There is no single formula to fit all circumstances. Some people are more active, more demanding than others, and it would be wrong to stigmatize them as disloyal to their families. Of course, many enthusiasms can be shared by an entire household, even if all the members are not equally enthusiastic. Many families have passions for outdoor life—camping, hunting, fishing—on which they spend a great deal of time together. For others it may be music or tennis. Many might like the idea of teaching at home or running a family business, but either their circumstances or their lack of aptitude is an obstacle. What is important is the main objective—a family that sees itself as an indissoluble mystical entity like the Trinity: multiple persons but fundamentally one substance.

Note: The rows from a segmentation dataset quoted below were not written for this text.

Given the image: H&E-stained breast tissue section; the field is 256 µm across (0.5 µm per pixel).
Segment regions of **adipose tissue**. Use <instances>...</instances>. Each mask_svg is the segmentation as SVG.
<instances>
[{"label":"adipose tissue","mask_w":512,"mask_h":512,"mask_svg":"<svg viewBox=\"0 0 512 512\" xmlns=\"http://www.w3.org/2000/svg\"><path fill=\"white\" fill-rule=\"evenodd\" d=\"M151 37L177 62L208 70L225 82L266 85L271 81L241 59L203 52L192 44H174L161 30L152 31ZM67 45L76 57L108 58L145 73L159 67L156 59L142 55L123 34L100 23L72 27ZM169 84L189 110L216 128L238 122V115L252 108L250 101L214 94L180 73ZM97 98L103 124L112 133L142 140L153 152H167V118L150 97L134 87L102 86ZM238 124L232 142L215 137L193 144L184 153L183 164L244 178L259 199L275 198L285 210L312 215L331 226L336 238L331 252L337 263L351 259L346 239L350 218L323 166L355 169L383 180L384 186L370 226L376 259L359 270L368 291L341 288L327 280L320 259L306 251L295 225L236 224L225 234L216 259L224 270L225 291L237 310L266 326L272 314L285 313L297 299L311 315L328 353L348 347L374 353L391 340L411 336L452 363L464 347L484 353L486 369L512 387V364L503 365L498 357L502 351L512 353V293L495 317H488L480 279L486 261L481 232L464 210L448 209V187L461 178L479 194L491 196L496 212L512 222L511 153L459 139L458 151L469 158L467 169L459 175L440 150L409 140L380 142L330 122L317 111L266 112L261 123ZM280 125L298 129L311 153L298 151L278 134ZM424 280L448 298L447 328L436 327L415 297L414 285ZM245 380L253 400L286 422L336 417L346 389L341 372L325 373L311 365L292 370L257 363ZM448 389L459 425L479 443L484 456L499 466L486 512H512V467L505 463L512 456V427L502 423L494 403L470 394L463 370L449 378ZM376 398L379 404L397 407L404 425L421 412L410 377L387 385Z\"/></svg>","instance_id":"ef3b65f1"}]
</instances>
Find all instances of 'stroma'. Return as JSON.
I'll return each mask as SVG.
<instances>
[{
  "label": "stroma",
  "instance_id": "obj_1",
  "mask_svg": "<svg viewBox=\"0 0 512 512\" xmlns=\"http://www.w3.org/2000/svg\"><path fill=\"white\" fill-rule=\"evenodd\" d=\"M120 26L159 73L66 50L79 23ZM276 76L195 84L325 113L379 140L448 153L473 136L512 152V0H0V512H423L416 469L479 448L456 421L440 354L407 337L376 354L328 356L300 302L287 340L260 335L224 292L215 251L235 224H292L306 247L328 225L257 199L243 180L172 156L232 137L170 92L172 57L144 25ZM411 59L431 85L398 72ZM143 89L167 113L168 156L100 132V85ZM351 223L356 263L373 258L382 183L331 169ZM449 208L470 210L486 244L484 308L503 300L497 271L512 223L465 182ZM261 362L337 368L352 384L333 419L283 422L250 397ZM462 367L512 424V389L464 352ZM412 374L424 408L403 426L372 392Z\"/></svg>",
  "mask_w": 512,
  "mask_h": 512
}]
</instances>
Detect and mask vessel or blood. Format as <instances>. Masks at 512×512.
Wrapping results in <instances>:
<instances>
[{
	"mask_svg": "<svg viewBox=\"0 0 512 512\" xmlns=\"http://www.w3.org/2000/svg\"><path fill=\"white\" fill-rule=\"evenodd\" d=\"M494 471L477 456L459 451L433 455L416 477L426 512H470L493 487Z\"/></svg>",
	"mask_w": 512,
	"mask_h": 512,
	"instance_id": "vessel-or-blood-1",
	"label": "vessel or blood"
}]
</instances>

For those who take the deeper view of family life and understand the consequences of divorce, their commitment to family is more than a question of staying married, because we are inevitably forced to deal with other people who do not share our perspective. But even in the absence of community sanctions, it is still possible to act as if such sanctions existed and to communicate our sense of propriety to family and friends. What is the alternative? A society in which our wives and children are prisoners of Uncle Sam’s Harem.